The principal reason was not the statements about sailing contested waters, but the fact that they came immediately on the back a series of US Government officials backgrounding the press about Washington's intent to imminently undertake a freedom of navigation exercise, action which has been implied as a rebuke to Beijing. In this context, the fact that Australia and the US underlined the right to fly and sail freely at AUSMIN seemed to be a deliberate turning up of the temperature. Beijing responded in predictably strong terms, accusing Washington and Canberra of pouring fuel on the fire of regional tensions.
The US took far too long to respond to China's assertiveness in the South China Sea – nearly six months passed from the beginning of the reclamation activity and the March 'great wall of sand' speech by US Pacific Fleet Commander Admiral Harry Harris. The US approach since then has been highly reactive, often ill-judged, not especially effective and has reinforced impressions that US influence in the region is declining. And in the AUSMIN freedom of navigation remarks, Washington appears again to be playing a clumsy hand.
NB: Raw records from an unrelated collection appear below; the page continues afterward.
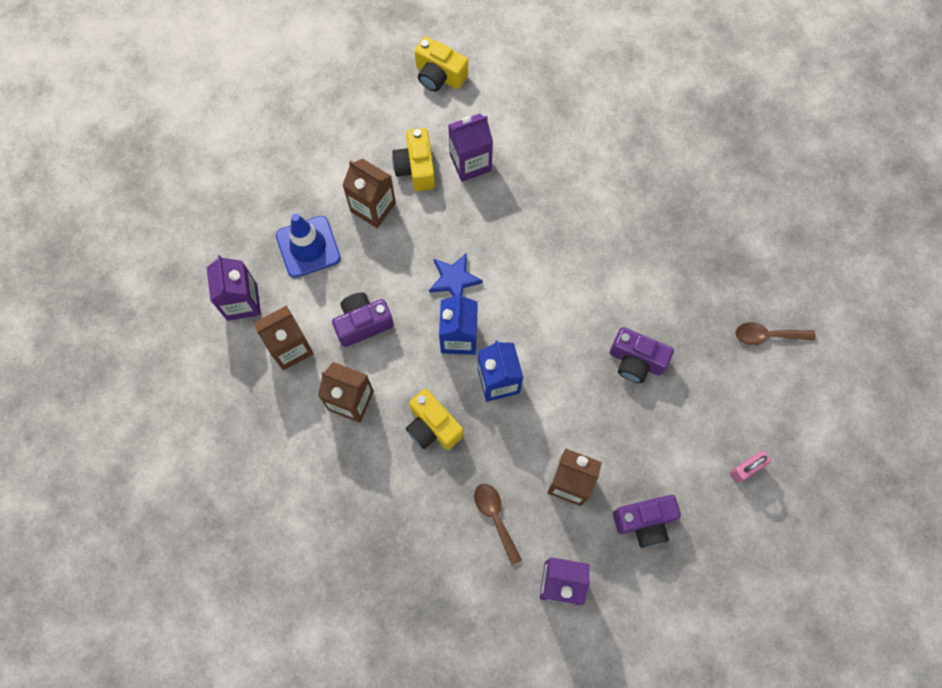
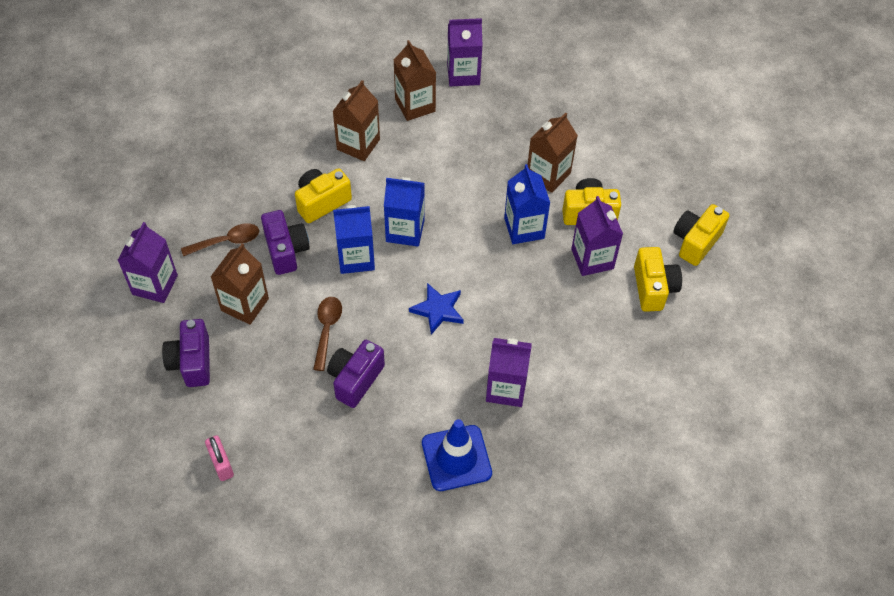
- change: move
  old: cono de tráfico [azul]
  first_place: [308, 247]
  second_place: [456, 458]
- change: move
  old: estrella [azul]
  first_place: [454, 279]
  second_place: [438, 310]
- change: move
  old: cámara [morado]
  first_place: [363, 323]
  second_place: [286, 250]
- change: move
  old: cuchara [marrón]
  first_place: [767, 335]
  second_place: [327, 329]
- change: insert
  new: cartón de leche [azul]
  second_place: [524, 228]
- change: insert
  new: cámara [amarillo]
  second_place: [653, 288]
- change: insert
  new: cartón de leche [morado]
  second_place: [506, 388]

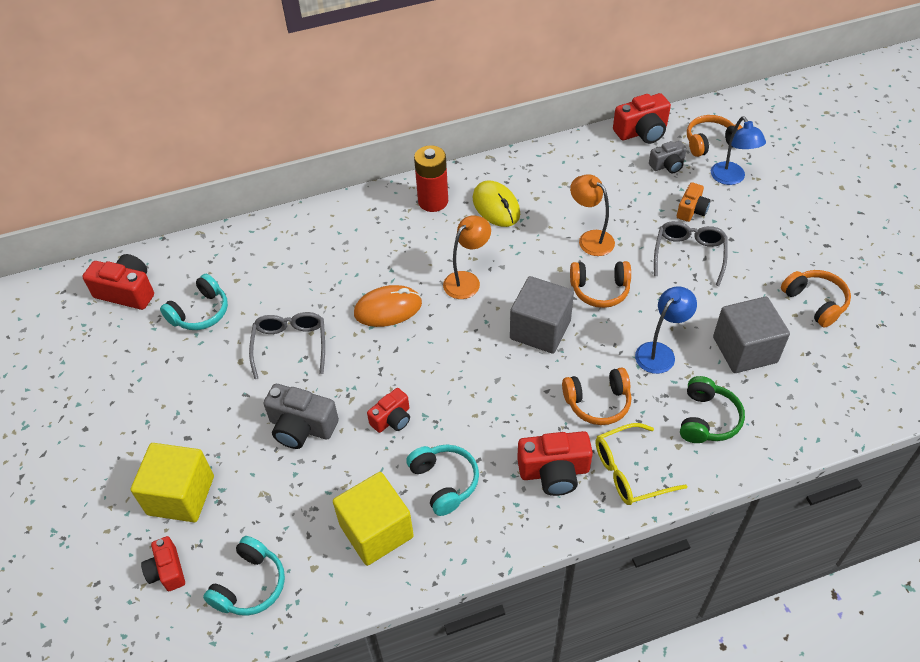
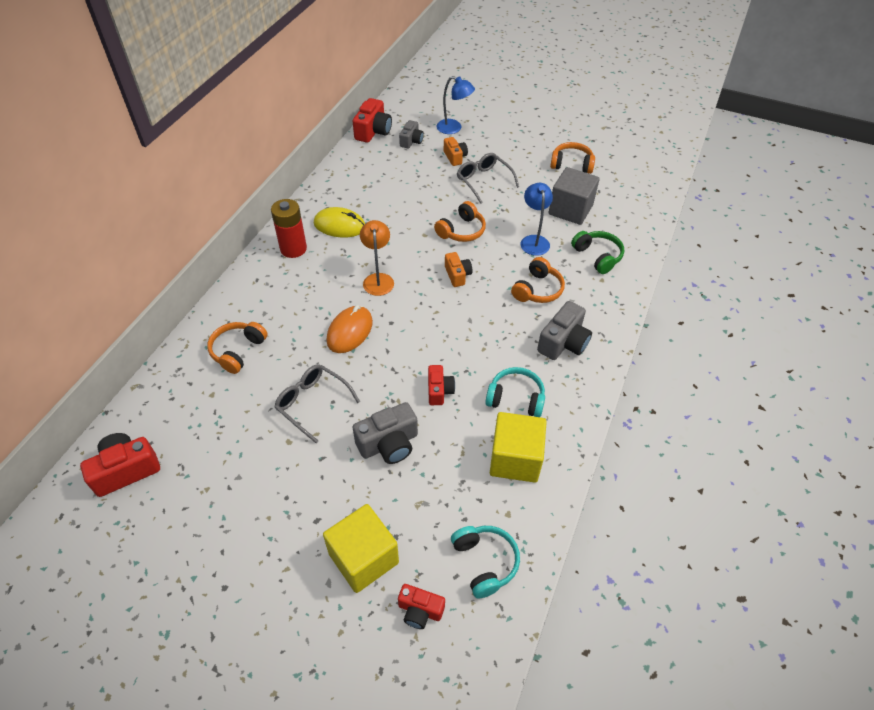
- change: move
  old: auriculares [naranja]
  first_place: [710, 143]
  second_place: [238, 351]
- change: delete
  old: lámpara [naranja]
  first_place: [590, 239]
- change: delete
  old: auriculares [turquesa]
  first_place: [200, 312]
- change: replace
  old: cubo [gris]
  new: cámara [naranja]
  first_place: [540, 329]
  second_place: [457, 275]
- change: delete
  old: gafas [amarillo]
  first_place: [629, 472]
- change: recolor
  old: cámara [rojo]
  new: cámara [gris]
  first_place: [554, 472]
  second_place: [563, 342]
Both the Obama Administration and analysts have portrayed the exercising of rights as a dialing up of pressure; pushing back against Chinese behaviour. Yet taking steps to exercise these navigational rights is, as a number have already pointed out, not a tool one uses to contest sovereignty, particularly given that the US has repeatedly underlined that it does not take a position in relation to territorial disputes to which it is not a party. Moreover, China has no specific interest in preventing free passage even in the 12 nautical mile waters of these islands, as this is allowed under international law provided vessels remain peaceful.
Thus even though the Administration is probably trying to take a more nuanced line, its public diplomacy undermines its position. Expectations have been raised that the US, with the support of Australia, will be testing or even contesting China's policy. But given that navigational exercises don't challenge China's sovereignty claims, such expectations will inevitably be dashed.
Equally, China has long taken the position that the reclaimed islands are not intended for military use, which critics feel is disingenuous or at least jesuitical. Yet if the US sends in its navy (possibly the RAN alongside), China will be able to claim that Washington has militarised a dispute to which it is not a claimant. One of the region's abiding problems is the growing militarisation of its international disagreements. And although freedom of navigation exercises are a form of diplomacy, they are firmly at the coercive end of the spectrum, and Washington would plainly be contributing to this trend.
By signaling its intent to hold freedom of navigation exercises and linking them to the AUSMIN set-piece, the US has set itself up to fail. China is not going to step back from what it has constructed, nor is Washington going to fight its most important economic partner over them. Beijing knows this and will exploit its advantages accordingly. The US and Australia surely must recognise that they allowed China too much latitude too early and that it is now too late to get any meaningful movement from Beijing.
Instead of poorly coordinated efforts to show strength, Washington and Canberra would be much better served taking active steps to ensure that the new facts on the ground in the South China Sea don't do more harm than just reinforcing the impression of slackening US influence.